Speculating and Hedging: Two Sides Of Your Coin

Market speculators may be the most reviled contributors to the agricultural economy, but they play an important role in commodities trading and have increasing power to impact the markets.

sideways markets
sideways markets
(Stock photo)

The following guest article is by Joe Lardy, CHS Hedging Research Analyst.

Some producers and consumers consider market speculators as middlemen who offer little value while reaping plenty of monetary rewards. However, speculators add significant liquidity to the marketplace which allows producers and companies to hedge against weather, yields and dramatic price changes. Sure, they earn a profit if they do their jobs well. But they also assume great risks to maintain greater stability for producers and consumers.

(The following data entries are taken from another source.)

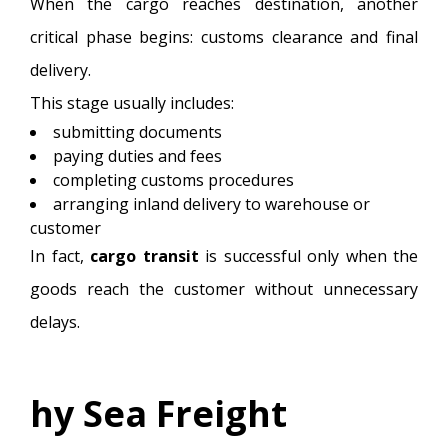
When the cargo reaches destination, another
critical phase begins: customs clearance and final
delivery.
This stage usually includes:
submitting documents
paying duties and fees
completing customs procedures
arranging inland delivery to warehouse or
customer
In fact,
cargo transit
is successful only when the
goods reach the customer without unnecessary
delays.
hy Sea Freight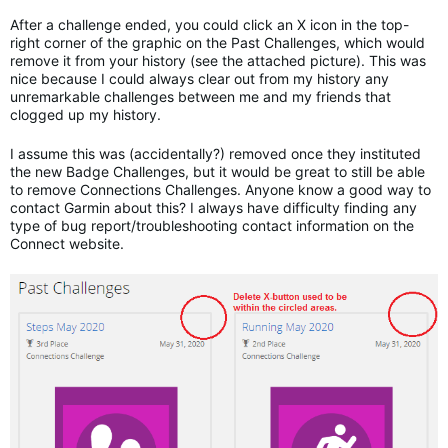
After a challenge ended, you could click an X icon in the top-
right corner of the graphic on the Past Challenges, which would
remove it from your history (see the attached picture). This was
nice because I could always clear out from my history any
unremarkable challenges between me and my friends that
clogged up my history.
I assume this was (accidentally?) removed once they instituted
the new Badge Challenges, but it would be great to still be able
to remove Connections Challenges. Anyone know a good way to
contact Garmin about this? I always have difficulty finding any
type of bug report/troubleshooting contact information on the
Connect website.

With the help of technology to manage complex algorithms, the art of speculation –making high-risk investments in hopes of getting a huge return— has become much more individualized and more specialized. Speculators are laser focused on market price changes in stocks, property, or other ventures to make a profit. Like all modern-day speculators, those specializing in agricultural commodities make their buying and selling decisions based on the price at which they believe a commodity will be trading at some point in the future, whether that means tomorrow or a year from now.

If speculators know one thing for certain, it’s that the futures market is guaranteed to fluctuate. And they also know that with those fluctuations comes the opportunity for greater profit. Risk-takers by nature, speculators have the ability to act faster during times of great fluctuation in order to maximize their payout.

Speculators typically take the form of hedge funds, investment funds, or commodity trading advisors (CTAs) that manage the assets. Almost every commodity-trading fund utilizes an algorithmic trading system, also known as a black box. The black box is a computer-driven model that can analyze enormous amounts of data and make millions of complex calculations in a split second. A black box hedge fund is preprogrammed to identify and exploit any perceived weakness in the market. It can place thousands of orders per second if programmed to do so. It is also important to note that most funds do not consider fundamentals such as weather, crop conditions, and planting dates like those connected to the physical world of commodities.

So you’re probably asking yourself how a speculative fund’s computer program that buys or sells corn impacts you. The fact that these funds have significant influence on the futures markets, and that influence continues to grow at an expedited rate, means they will control more and more assets, and have an even greater influence on the futures markets.

According to investment bank Barclays, the total assets under management in commodities funds grew to $220 billion in 2016. As represented in the chart, the number of futures contracts held by the funds impacts the price of corn. When the funds make big corn buying or selling moves, as indicated by the blue line in the chart, there is a corresponding change in corn price, shown in red. If you see the funds on a sustained buying pattern, it is a pretty sure bet that price is going to rise.